### Prompt
Copy out the lines of the records below, and only those lines, from the one with "FARVISAN Srl" through the one with "AGGIUNGI AL CARRELLO", exactly as they appear.

[Stored data entries]
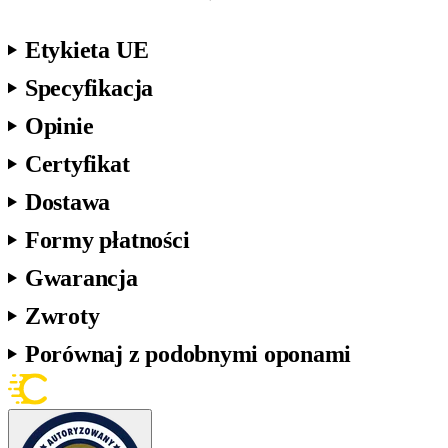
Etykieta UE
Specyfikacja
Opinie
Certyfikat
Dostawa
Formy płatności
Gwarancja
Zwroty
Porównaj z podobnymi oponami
* * *
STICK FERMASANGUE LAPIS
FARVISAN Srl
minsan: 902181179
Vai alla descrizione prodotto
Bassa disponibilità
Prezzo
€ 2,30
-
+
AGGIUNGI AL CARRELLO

### Task result
FARVISAN Srl
minsan: 902181179
Vai alla descrizione prodotto
Bassa disponibilità
Prezzo
€ 2,30
-
+
AGGIUNGI AL CARRELLO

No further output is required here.